Exercise directions:
The answer is a stretch of the material below, returned exactly: the line containing "Información de las", the line containing "Educativos.", and all lines between.

Data provided:
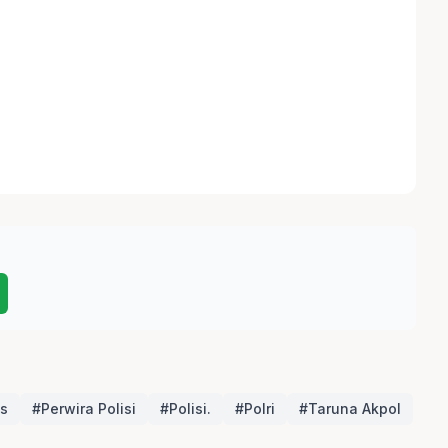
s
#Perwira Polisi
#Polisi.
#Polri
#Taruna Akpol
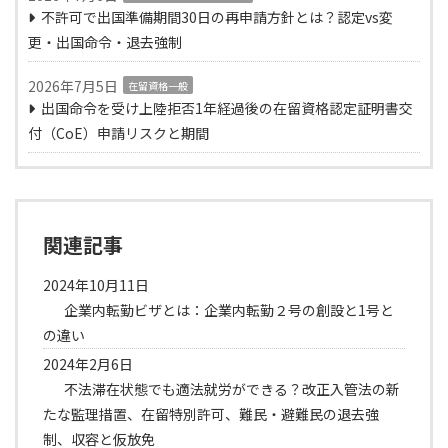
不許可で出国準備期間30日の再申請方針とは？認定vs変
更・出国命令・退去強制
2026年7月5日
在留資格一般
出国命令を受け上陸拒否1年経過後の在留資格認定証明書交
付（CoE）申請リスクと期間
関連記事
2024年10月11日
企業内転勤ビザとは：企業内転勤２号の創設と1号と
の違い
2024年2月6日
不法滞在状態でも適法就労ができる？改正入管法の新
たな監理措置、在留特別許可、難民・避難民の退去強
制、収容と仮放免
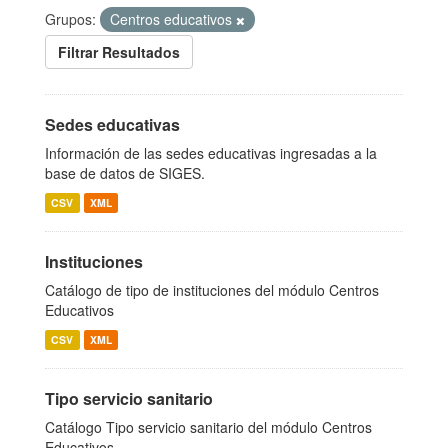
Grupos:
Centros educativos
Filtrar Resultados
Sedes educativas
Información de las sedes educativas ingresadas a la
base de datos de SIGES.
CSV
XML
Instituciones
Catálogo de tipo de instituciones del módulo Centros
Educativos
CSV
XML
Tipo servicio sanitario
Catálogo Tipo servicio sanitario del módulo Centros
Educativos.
* * *
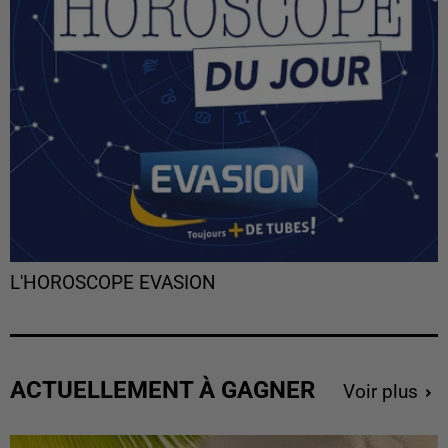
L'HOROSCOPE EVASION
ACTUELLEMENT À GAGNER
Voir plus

Solution below:
Información de las sedes educativas ingresadas a la
base de datos de SIGES.
CSV
XML
Instituciones
Catálogo de tipo de instituciones del módulo Centros
Educativos
CSV
XML
Tipo servicio sanitario
Catálogo Tipo servicio sanitario del módulo Centros
Educativos.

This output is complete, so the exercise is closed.